Adopter le modèle américain reviendrait à rompre ce pacte social. Cela créerait des inégalités flagrantes, de profonds troubles sociaux et, à terme, des divisions dangereuses. Rappelons ici qu’une démocratie est toujours menacée lorsque les inégalités augmentent.
Face à ces défis, la France doit lutter pour préserver et améliorer son modèle. L’État providence n’est pas un fardeau : c’est un atout. Elle contribue à garantir la cohésion sociale, à éviter les fractures et à garantir la dignité de chacun. Alors que le monde devient de plus en plus incertain, il est essentiel de maintenir cette sécurité collective. Bien entendu, cela ne veut pas dire que toutes les politiques sociales en France sont parfaites. Des mesures d’économie peuvent évidemment être prises, mais les fondements de l’État-providence doivent être protégés.

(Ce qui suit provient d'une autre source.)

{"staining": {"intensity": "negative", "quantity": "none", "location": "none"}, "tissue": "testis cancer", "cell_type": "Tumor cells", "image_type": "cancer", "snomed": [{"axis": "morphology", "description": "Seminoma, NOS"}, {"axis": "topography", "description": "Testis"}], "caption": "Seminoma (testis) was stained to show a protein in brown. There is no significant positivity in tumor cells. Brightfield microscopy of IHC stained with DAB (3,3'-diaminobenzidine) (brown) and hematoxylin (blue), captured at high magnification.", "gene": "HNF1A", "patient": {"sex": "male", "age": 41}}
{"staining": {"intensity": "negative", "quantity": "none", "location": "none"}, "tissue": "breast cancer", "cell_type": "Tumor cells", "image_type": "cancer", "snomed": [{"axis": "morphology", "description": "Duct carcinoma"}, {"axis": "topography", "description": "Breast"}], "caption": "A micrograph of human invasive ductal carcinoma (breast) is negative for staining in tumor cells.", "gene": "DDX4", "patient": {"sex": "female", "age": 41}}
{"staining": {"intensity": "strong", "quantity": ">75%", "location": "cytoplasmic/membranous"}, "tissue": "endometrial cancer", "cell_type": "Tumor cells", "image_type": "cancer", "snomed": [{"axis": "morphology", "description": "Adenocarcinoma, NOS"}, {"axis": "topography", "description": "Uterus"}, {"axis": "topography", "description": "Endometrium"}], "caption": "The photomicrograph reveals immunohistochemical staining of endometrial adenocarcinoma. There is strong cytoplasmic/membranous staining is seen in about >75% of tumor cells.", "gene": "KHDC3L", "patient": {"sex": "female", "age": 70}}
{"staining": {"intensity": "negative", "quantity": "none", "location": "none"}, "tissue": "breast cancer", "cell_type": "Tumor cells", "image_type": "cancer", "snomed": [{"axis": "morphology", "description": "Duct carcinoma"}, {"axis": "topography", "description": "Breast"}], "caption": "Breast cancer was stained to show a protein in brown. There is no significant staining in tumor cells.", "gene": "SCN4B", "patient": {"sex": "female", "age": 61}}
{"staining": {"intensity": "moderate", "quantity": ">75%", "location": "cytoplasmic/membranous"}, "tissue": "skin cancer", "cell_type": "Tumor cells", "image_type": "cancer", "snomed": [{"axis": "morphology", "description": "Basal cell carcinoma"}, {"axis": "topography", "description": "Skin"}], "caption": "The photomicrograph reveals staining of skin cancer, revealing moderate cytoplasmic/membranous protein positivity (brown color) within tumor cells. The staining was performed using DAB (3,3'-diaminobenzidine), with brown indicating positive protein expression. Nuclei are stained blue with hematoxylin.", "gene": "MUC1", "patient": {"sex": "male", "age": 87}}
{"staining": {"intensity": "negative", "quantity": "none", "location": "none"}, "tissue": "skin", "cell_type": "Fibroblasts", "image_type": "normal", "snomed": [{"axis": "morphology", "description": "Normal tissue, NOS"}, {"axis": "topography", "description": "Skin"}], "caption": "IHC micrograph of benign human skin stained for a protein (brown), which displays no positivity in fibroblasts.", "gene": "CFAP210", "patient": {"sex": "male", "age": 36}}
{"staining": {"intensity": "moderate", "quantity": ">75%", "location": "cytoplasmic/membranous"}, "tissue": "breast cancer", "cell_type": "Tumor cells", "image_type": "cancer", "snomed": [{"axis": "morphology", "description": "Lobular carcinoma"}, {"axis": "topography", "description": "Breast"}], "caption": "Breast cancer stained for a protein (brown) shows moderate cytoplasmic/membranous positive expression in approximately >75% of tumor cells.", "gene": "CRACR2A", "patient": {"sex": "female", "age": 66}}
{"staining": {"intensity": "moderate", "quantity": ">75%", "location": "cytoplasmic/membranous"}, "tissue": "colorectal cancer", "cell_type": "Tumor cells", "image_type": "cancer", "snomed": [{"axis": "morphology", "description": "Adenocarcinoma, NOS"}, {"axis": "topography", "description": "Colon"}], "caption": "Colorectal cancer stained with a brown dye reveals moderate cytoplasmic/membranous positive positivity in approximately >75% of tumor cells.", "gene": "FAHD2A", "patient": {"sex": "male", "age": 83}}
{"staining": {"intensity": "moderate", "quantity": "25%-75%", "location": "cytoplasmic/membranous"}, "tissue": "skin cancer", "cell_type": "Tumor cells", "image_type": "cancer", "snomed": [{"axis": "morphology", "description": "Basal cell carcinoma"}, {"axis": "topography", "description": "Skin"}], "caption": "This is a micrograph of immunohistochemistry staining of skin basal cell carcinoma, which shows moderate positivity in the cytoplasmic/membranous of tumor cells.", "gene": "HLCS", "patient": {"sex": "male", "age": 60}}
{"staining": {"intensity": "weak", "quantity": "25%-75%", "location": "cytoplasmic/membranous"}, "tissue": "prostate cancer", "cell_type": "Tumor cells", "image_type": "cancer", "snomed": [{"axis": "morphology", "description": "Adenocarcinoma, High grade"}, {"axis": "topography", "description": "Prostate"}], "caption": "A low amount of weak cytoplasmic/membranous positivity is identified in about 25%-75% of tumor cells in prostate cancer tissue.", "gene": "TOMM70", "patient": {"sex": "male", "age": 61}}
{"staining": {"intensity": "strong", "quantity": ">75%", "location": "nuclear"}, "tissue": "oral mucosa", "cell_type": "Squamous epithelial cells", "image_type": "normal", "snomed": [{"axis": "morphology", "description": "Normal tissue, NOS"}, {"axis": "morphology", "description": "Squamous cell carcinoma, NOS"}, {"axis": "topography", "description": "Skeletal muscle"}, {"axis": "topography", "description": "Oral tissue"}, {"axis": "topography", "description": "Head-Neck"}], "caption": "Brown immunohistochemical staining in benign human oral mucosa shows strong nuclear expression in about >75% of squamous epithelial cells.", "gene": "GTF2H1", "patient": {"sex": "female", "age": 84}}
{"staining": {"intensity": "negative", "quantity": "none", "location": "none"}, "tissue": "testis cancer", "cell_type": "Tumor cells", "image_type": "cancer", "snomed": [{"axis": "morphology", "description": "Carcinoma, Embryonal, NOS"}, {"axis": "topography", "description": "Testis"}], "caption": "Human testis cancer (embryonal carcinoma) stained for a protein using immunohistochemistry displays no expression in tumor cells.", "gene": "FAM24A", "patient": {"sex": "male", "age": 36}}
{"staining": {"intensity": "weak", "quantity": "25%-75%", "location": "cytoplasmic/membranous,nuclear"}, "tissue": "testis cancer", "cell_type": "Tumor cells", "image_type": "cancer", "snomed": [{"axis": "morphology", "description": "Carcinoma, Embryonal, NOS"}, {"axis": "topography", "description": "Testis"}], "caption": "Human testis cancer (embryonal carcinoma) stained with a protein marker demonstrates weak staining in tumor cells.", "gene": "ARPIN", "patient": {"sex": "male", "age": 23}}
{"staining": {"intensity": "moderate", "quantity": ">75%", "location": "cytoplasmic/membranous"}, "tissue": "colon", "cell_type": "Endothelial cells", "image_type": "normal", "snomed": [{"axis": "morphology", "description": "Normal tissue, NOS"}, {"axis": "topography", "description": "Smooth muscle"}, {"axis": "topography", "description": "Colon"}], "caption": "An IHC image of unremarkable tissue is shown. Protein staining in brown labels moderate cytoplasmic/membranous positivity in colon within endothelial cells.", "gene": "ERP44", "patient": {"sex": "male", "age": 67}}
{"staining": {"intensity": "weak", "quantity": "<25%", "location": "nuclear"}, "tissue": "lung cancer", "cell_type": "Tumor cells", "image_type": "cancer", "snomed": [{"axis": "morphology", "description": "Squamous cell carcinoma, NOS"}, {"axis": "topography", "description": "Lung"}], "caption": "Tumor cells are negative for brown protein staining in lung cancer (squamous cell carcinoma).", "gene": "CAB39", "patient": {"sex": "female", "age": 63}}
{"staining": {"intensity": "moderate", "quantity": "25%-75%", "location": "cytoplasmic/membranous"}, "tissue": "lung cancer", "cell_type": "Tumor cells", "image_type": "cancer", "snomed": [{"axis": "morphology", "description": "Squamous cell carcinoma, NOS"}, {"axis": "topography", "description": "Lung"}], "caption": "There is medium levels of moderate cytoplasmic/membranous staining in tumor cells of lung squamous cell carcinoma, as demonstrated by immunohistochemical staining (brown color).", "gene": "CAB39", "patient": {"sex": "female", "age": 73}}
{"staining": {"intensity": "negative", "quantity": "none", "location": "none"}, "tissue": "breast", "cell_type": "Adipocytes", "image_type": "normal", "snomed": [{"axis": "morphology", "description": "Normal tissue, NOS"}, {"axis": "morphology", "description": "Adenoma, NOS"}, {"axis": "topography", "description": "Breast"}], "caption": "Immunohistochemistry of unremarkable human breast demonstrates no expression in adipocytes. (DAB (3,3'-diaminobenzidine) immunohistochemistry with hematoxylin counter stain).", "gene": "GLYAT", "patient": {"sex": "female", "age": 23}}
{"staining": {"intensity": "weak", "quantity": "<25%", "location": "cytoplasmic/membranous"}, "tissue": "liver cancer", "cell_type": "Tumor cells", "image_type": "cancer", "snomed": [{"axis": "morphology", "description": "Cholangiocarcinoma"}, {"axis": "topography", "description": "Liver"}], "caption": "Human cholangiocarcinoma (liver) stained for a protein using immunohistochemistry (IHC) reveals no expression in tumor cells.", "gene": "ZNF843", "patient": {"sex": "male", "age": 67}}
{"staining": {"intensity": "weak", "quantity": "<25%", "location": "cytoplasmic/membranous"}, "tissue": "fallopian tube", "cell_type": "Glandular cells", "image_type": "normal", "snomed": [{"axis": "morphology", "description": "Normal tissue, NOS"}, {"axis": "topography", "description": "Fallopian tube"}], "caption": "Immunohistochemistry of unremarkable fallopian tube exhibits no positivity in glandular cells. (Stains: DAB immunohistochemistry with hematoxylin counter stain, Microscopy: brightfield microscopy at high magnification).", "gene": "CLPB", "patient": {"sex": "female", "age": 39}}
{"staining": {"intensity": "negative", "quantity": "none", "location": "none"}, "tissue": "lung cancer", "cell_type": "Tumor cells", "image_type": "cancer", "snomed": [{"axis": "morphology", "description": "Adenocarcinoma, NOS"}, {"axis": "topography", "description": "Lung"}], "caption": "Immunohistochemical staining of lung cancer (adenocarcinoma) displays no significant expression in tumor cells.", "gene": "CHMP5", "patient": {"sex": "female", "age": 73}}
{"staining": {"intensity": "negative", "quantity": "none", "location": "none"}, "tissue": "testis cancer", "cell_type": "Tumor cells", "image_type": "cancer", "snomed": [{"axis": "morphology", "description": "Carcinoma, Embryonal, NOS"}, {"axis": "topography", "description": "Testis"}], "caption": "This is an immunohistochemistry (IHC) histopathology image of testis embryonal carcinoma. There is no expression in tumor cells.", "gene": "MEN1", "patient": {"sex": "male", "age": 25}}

Le geste de Luigi Mangione, aussi répréhensible soit-il, est un symptôme. Celui d’une société où les individus se sentent abandonnés, exploités, écrasés par des motivations de profit qui les dépassent. La France ne doit pas emprunter cette voie. Au contraire, elle doit rester fidèle à ses valeurs de solidarité et de justice sociale. Jean-Jacques Rousseau a prévenu : Il n’y a « pas de liberté sans égalité. » Et dans le domaine de la santé, cette égalité n’est pas un luxe : c’est une nécessité vitale, un devoir élémentaire de l’humanité.